Use of a certified electronic health record system improved drug therapy and follow-up monitoring of patients with type 2 diabetes, as well as improving their glycemic and lipid control, according to a report published online Oct. 1 in Annals of Internal Medicine.
The greatest improvements were seen in patients who had the poorest disease control at baseline, as measured by hemoglobin A1c and LDL-cholesterol levels. Electronic health record (EHR) use also reduced inappropriate medication changes and retesting of patients who already met glycemic and lipid control targets, said Mary Reed, Dr.P.H., of Kaiser Permanente Northern California, Oakland, and her associates.
"[An] EHR may be a powerful tool to help clinicians deliver well-targeted, high-quality chronic disease care and improve patient outcomes," they noted.
Implementation of EHR systems is being driven by federal stimulus legislation that provides incentive payments of up to $44,000 per physician for the "meaningful use" of such a system; penalties for not doing so begin in 2015.
Dr. Reed and her colleagues were able to compare patient outcomes before and after EHR adoption because of the staggered roll-out of the technology across the 17 medical centers of their HMO over 3 years.
The investigators examined testing intervals, glycemic control, and LDL-cholesterol control in the 169,711 patients in their plan’s diabetes registry during the 5 years before, during, and after EHR implementation. There were more than 1.3 million HbA1c tests and 1.2 million LDL cholesterol tests during that time.
After EHR implementation, patients with an HbA1c levels of 7% or greater were significantly more likely to receive treatment intensification than they had been before the EHR was used. In contrast, patients with HbA1c values under 7% did not experience unnecessary intensification.
Similarly, after implementation, patients with high HbA1c levels were significantly more likely to undergo retesting within 90 days than they had been before, while those with normal HbA1c levels were not subjected to unnecessary retesting.
The findings were the same with regard to high LDL-cholesterol levels. Diabetic patients with high LDL were more likely to receive treatment intensification and to be retested within 90 days than they had been before the EHR program was implemented.
Correspondingly, both glycemic control and cholesterol control improved with use of the EHR and the improvement in these clinical outcomes was greatest among patients whose HbA1c and LDL-cholesterol levels had been the highest at baseline, Dr. Reed and her associates said (Ann. Intern. Med. 2012;157:482-9).

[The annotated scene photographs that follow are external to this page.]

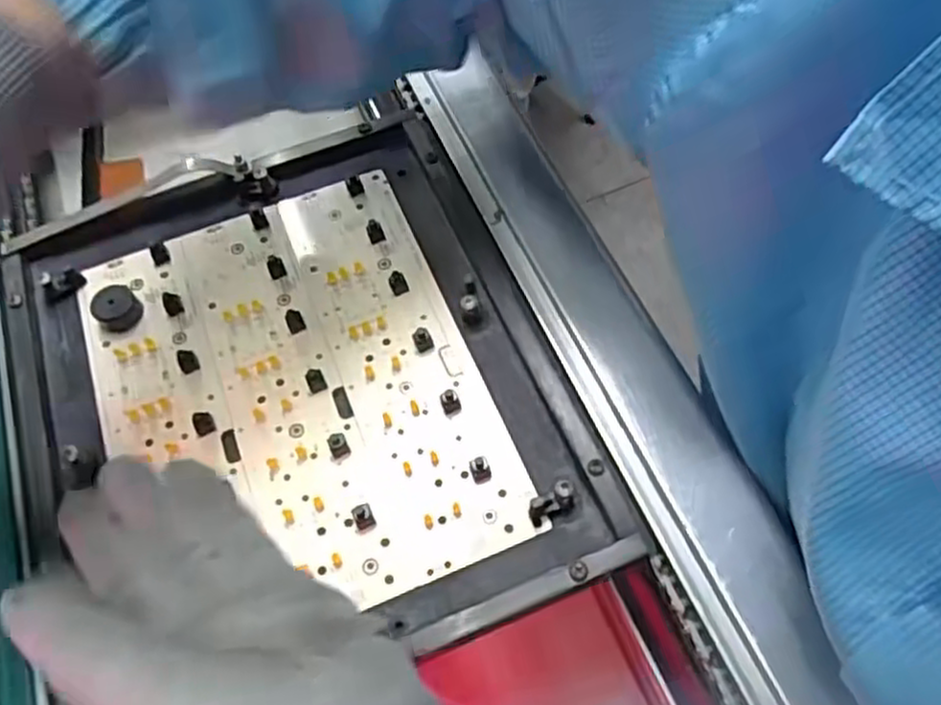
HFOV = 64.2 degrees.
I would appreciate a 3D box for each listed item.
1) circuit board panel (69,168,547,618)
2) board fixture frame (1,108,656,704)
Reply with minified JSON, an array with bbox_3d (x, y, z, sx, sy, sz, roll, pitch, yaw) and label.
[{"bbox_3d":[-0.083,0.016,0.349,0.164,0.012,0.211,-20,65,-10],"label":"circuit board panel"},{"bbox_3d":[-0.086,0.014,0.346,0.234,0.024,0.262,-19,65,-10],"label":"board fixture frame"}]

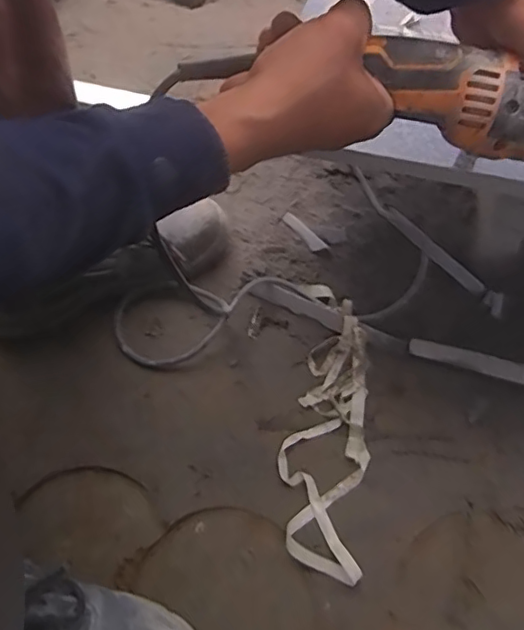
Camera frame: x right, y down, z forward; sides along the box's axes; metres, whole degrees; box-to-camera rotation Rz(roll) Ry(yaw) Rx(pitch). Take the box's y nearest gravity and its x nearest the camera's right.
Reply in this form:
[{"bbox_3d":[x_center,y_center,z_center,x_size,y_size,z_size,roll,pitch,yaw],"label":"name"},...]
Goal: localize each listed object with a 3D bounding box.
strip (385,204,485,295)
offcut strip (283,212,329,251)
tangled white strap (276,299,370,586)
[{"bbox_3d":[0.207,-0.078,0.680,0.017,0.011,0.155,-35,66,-18],"label":"strip"},{"bbox_3d":[0.051,-0.105,0.706,0.017,0.006,0.076,-40,59,-2],"label":"offcut strip"},{"bbox_3d":[0.067,0.111,0.565,0.083,0.025,0.276,9,60,5],"label":"tangled white strap"}]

Improvements were characterized as "modest," but the investigators noted that could be due in part to the fact that this patient population was already participating in "a sophisticated and systematic [diabetes] management program" and therefore had good control at baseline.
"It is likely that EHR implementation could bring more dramatic improvements in other settings, where baseline rates of control are lower or disease management capabilities are more limited," they said.
They added that as an observational study, their study could not establish cause and effect. But the findings do suggest that using an EHR improves the clinical care of patients with diabetes, they said.
"The lack of any measurable unintended harm in the outcomes for this study" is also an important finding, because it refutes the results of previous studies that suggested an EHR could have no effect on, or could even worsen, patient care.
The study was funded by the National Institute of Diabetes and Digestive and Kidney Diseases.